Disabled people in the past few years have been asking for information which they can access and understand themselves. Why should this be so hard? Is that process in the basic interests of the professional bodies? Do they in fact gain power by controlling information? Technologists, in my experience, rarely listen to disabled people’s simple requests. Although much good work was done by engineers etc., their natural interests lie in the challenge of the bionic arm. Many of you who have worked in the rehabilitation field will have seen complex prothesis lying in corners covered in cobwebs.

It obviously would be good if that information could be obtained first of all from where everyone else obtains information and secondly that there be a central one stop source. However, it would be ridiculous to pay a high price for the luxury of one stop information if there is no money left with which to buy the required item. I believe that disabled people are becoming clearer on this issue, only because they are more vitally concerned than are some of the professional people working in the area.

When disabled people are involved in their own affairs, they have an understanding which is difficult for others to match. There is no more magic to this understanding than there is to those who love the sea or those who are attracted to rural communities. If that is accepted, disabled people must be involved in all levels of initiation (my jargon for this is “consumer-based policy instigation”) policy determination, administration and evaluation.

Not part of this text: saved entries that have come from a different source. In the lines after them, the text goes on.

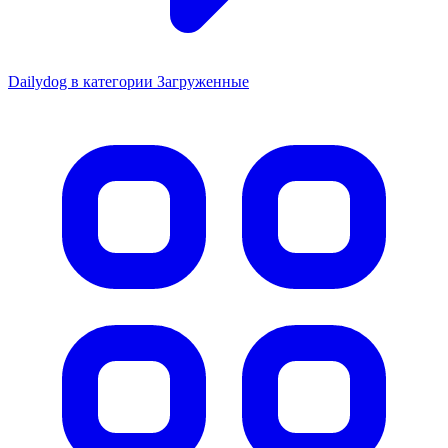
Dailydog в категории Загруженные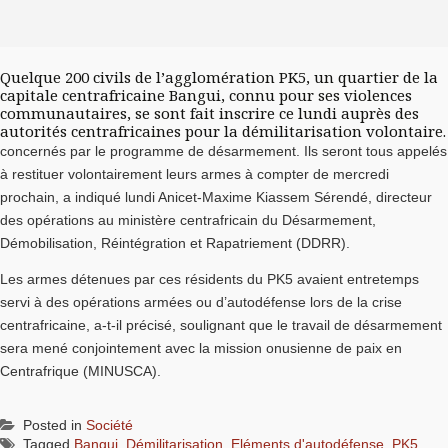
Quelque 200 civils de l’agglomération PK5, un quartier de la
capitale centrafricaine Bangui, connu pour ses violences
communautaires, se sont fait inscrire ce lundi auprès des
autorités centrafricaines pour la démilitarisation volontaire.
concernés par le programme de désarmement. Ils seront tous appelés
à restituer volontairement leurs armes à compter de mercredi
prochain, a indiqué lundi Anicet-Maxime Kiassem Sérendé, directeur
des opérations au ministère centrafricain du Désarmement,
Démobilisation, Réintégration et Rapatriement (DDRR).
Les armes détenues par ces résidents du PK5 avaient entretemps
servi à des opérations armées ou d’autodéfense lors de la crise
centrafricaine, a-t-il précisé, soulignant que le travail de désarmement
sera mené conjointement avec la mission onusienne de paix en
Centrafrique (MINUSCA).
Posted in
Société
Tagged
Bangui
,
Démilitarisation
,
Eléments d'autodéfense
,
PK5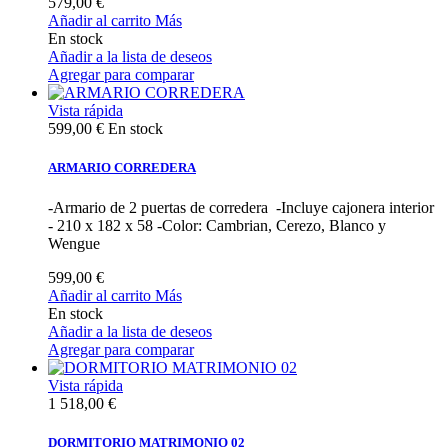
579,00 €
Añadir al carrito
Más
En stock
Añadir a la lista de deseos
Agregar para comparar
Vista rápida
599,00 €
En stock
ARMARIO CORREDERA
-Armario de 2 puertas de corredera -Incluye cajonera interior
- 210 x 182 x 58 -Color: Cambrian, Cerezo, Blanco y
Wengue
599,00 €
Añadir al carrito
Más
En stock
Añadir a la lista de deseos
Agregar para comparar
Vista rápida
1 518,00 €
DORMITORIO MATRIMONIO 02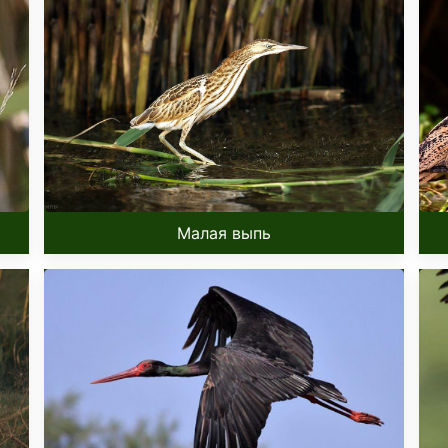
Малая выпь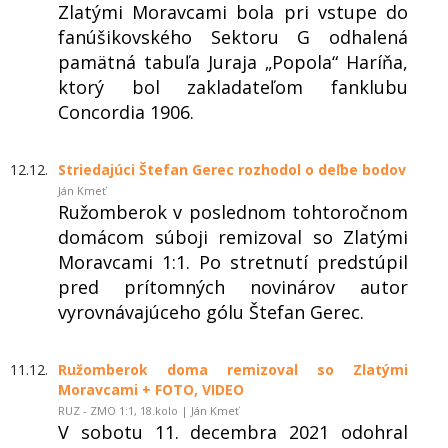
Zlatými Moravcami bola pri vstupe do
fanúšikovského Sektoru G odhalená
pamätná tabuľa Juraja „Popola“ Haríňa,
ktorý bol zakladateľom fanklubu
Concordia 1906.
12.12.
Striedajúci Štefan Gerec rozhodol o deľbe bodov
Ján Kmeť
Ružomberok v poslednom tohtoročnom
domácom súboji remizoval so Zlatými
Moravcami 1:1. Po stretnutí predstúpil
pred prítomných novinárov autor
vyrovnávajúceho gólu Štefan Gerec.
11.12.
Ružomberok doma remizoval so Zlatými
Moravcami + FOTO, VIDEO
RUZ - ZMO 1:1, 18.kolo | Ján Kmeť
V sobotu 11. decembra 2021 odohral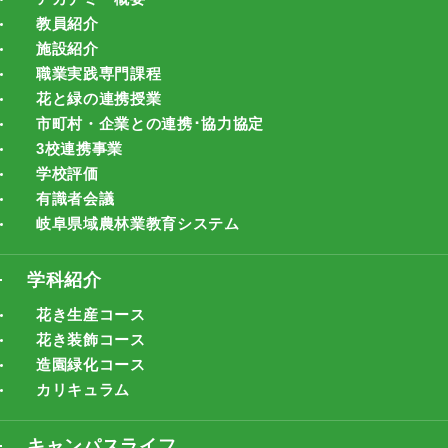
教員紹介
施設紹介
職業実践専門課程
花と緑の連携授業
市町村・企業との連携･協力協定
3校連携事業
学校評価
有識者会議
岐阜県域農林業教育システム
学科紹介
花き生産コース
花き装飾コース
造園緑化コース
カリキュラム
キャンパスライフ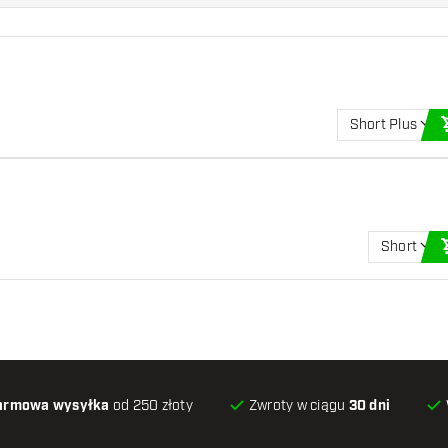
Short Plus
Short
armowa wysyłka
od 250 złoty
Zwroty w ciągu
30 dni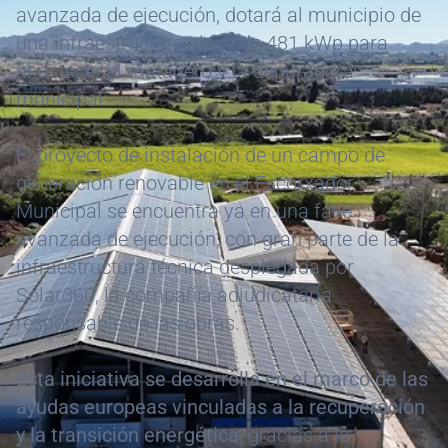
avanzada de ejecución, dotará al municipio de
una infraestructura clave de 481 kWp para
abastecer el matadero y la depuradora
municipal.
El proyecto de instalación de un campo de
generación renovable en el Escorxador
Municipal se encuentra ya en una fase
avanzada de ejecución, con gran parte de la
infraestructura técnica desplegada por
Solar360, la compañía adjudicataria
responsable de las obras.
Esta iniciativa se desarrolla en el marco de las
ayudas europeas vinculadas a la recuperación
y la transición energética
, gracias a la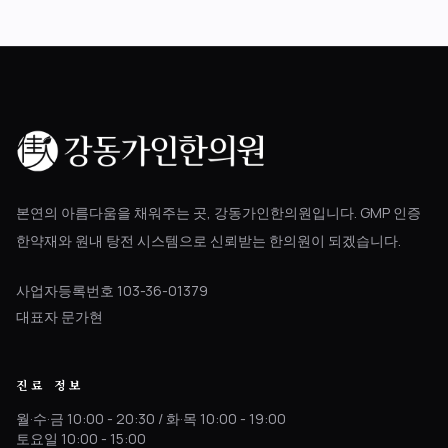
본연의 아름다움을 채워주는 곳, 강동가인한의원입니다. GMP 인증
한약재와 원내 탕전 시스템으로 신뢰받는 한의원이 되겠습니다.
사업자등록번호 103-36-01379
대표자 문가현
진료 정보
월·수·금 10:00 - 20:30 / 화·목 10:00 - 19:00
토요일 10:00 - 15:00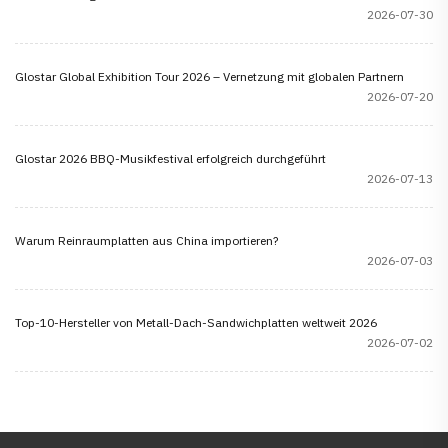
2026-07-30
Glostar Global Exhibition Tour 2026 – Vernetzung mit globalen Partnern
2026-07-20
Glostar 2026 BBQ-Musikfestival erfolgreich durchgeführt
2026-07-13
Warum Reinraumplatten aus China importieren?
2026-07-03
Top-10-Hersteller von Metall-Dach-Sandwichplatten weltweit 2026
2026-07-02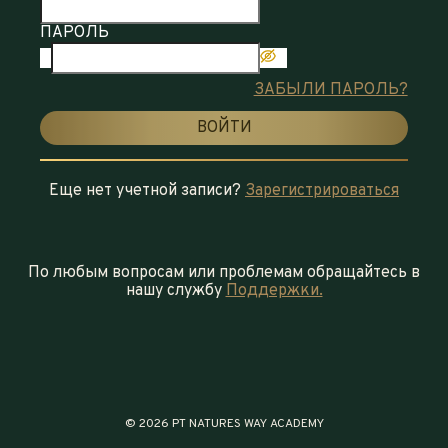
ПАРОЛЬ
ЗАБЫЛИ ПАРОЛЬ?
ВОЙТИ
Еще нет учетной записи?
Зарегистрироваться
По любым вопросам или проблемам обращайтесь в
нашу службу
Поддержки.
© 2026 PT NATURES WAY ACADEMY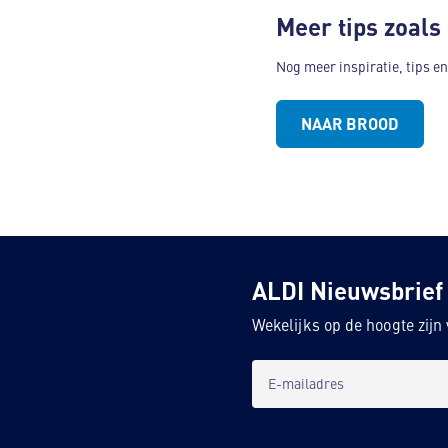
Meer tips zoals
Nog meer inspiratie, tips e
NAAR BROOD
ALDI Nieuwsbrief
Wekelijks op de hoogte zij
E-mailadres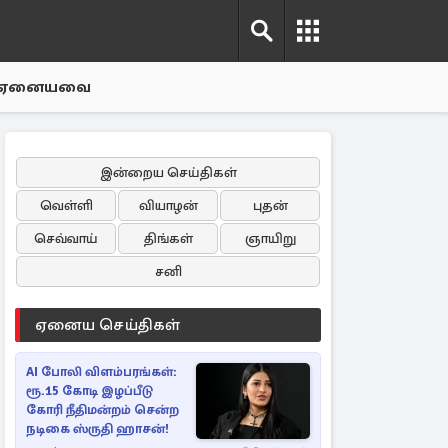
ஏனையவை
இன்றைய செய்திகள்
வெள்ளி
வியாழன்
புதன்
செவ்வாய்
திங்கள்
ஞாயிறு
சனி
ஏனைய செய்திகள்
AI போலி விளம்பரங்கள்:
ரூ.15 கோடி இழப்பீடு
கோரி நீதிமன்றம் சென்ற
நடிகை ஸ்ருதி ஹாசன்!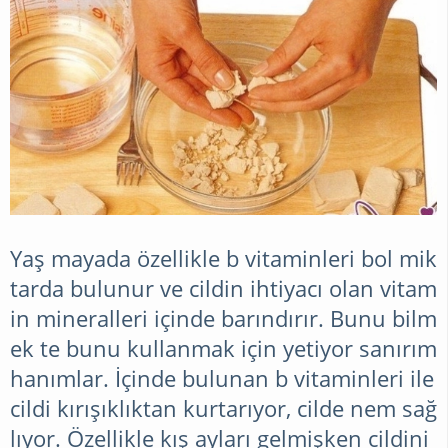
Yaş mayada özellikle b vitaminleri bol mik
tarda bulunur ve cildin ihtiyacı olan vitam
in mineralleri içinde barındırır. Bunu bilm
ek te bunu kullanmak için yetiyor sanırım
hanımlar. İçinde bulunan b vitaminleri ile
cildi kırışıklıktan kurtarıyor, cilde nem sağ
lıyor. Özellikle kış ayları gelmişken cildini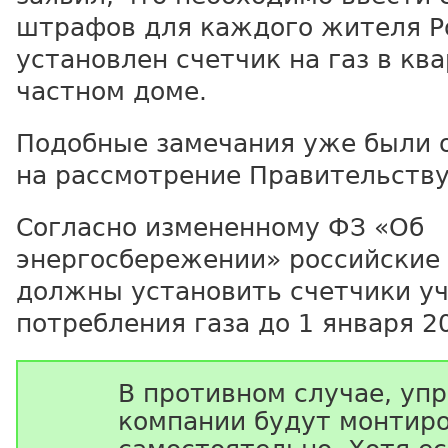
штрафов для каждого жителя Ро
установлен счетчик на газ в кв
частном доме.
Подобные замечания уже были 
на рассмотрение Правительству
Согласно измененному ФЗ «Об
энергосбережении» российские
должны установить счетчики у
потребления газа до 1 января 2
В противном случае, у
компании будут монтиро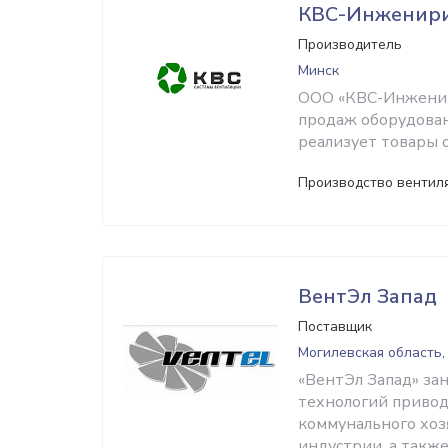
КВС-Инженир
Производитель
Минск
ООО «КВС-Инженир
продаж оборудован
реализует товары 
Производство вентил
ВентЭл Запад
Поставщик
Могилевская область,
«ВентЭл Запад» за
технологий приво
коммунального хоз
индустрии, а также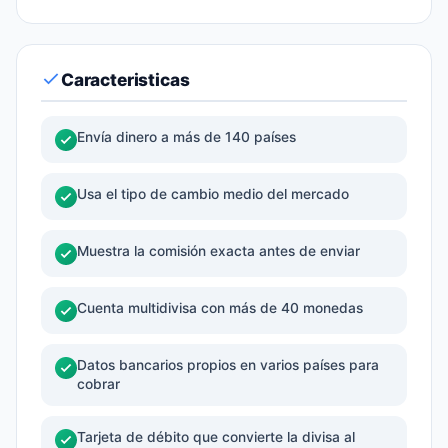
Caracteristicas
Envía dinero a más de 140 países
Usa el tipo de cambio medio del mercado
Muestra la comisión exacta antes de enviar
Cuenta multidivisa con más de 40 monedas
Datos bancarios propios en varios países para
cobrar
Tarjeta de débito que convierte la divisa al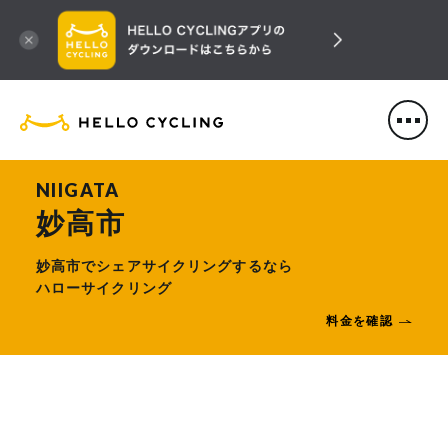
HELLO CYCLING（ハローサ
NIIGATA
妙高市
妙高市でシェアサイクリングするなら
ハローサイクリング
料金を確認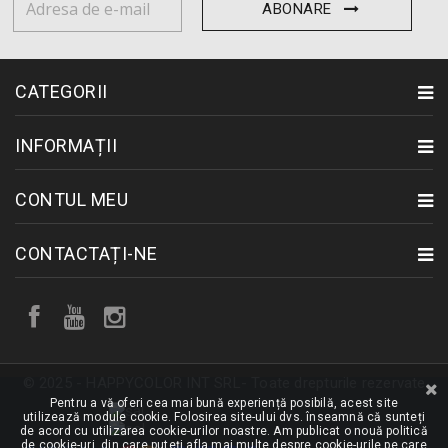
ABONARE
CATEGORII
INFORMAȚII
CONTUL MEU
CONTACTAȚI-NE
© 2025 - HAPPYCOLOR INT SRL- Toate drepturile rezervate
Pentru a vă oferi cea mai bună experiență posibilă, acest site
utilizează module cookie. Folosirea site-ului dvs. înseamnă că sunteți
de acord cu utilizarea cookie-urilor noastre. Am publicat o nouă politică
de cookie-uri, din care puteți afla mai multe despre cookie-urile pe care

Empowering disabled people

In November 1984 Adelaide will host the final DPI Asia Pacific Conference. You are all invited. At that conference an attempt will be made to understand why disabled people are where they are on the totem pole and why they have never had a voice of their own.

DACA believes that only by empowering disabled people to eventually solve their own problems will we really progress their cause. The world has learned the bitter lesson that handing out food to starving people does not solve the problem. Unfortunately, we have yet to take the necessary steps towards a proper solution.

DACA also believes and will try and influence future directions in Australia towards disabled people being involved at all levels in matters concerning them. By following that process, national networks will grow which are related to those with the problems. Recently, I read an article in a development magazine (which I failed to note) which listed five reasons why outside development programs failed.

  1. The instigators and operators were outsiders.
  2. They failed to act as initiators and partners of the people.
  3. They failed to absorb the total situation.
  4. They lacked a people orientated philosophy.
  5. They lacked an ideology towards the liberation of people.

I believe we would do well to consider those points in relation to expertise and disability. More progress would be made if we kept them in mind during our deliberations and future actions. Disabled people acting as insiders, hand in hand with governments, could work towards equality and full participation. Our involvement could unleash a new energy in our societies as we push past old stereotypes of who we are and what we can do. Together, let’s break down the barriers!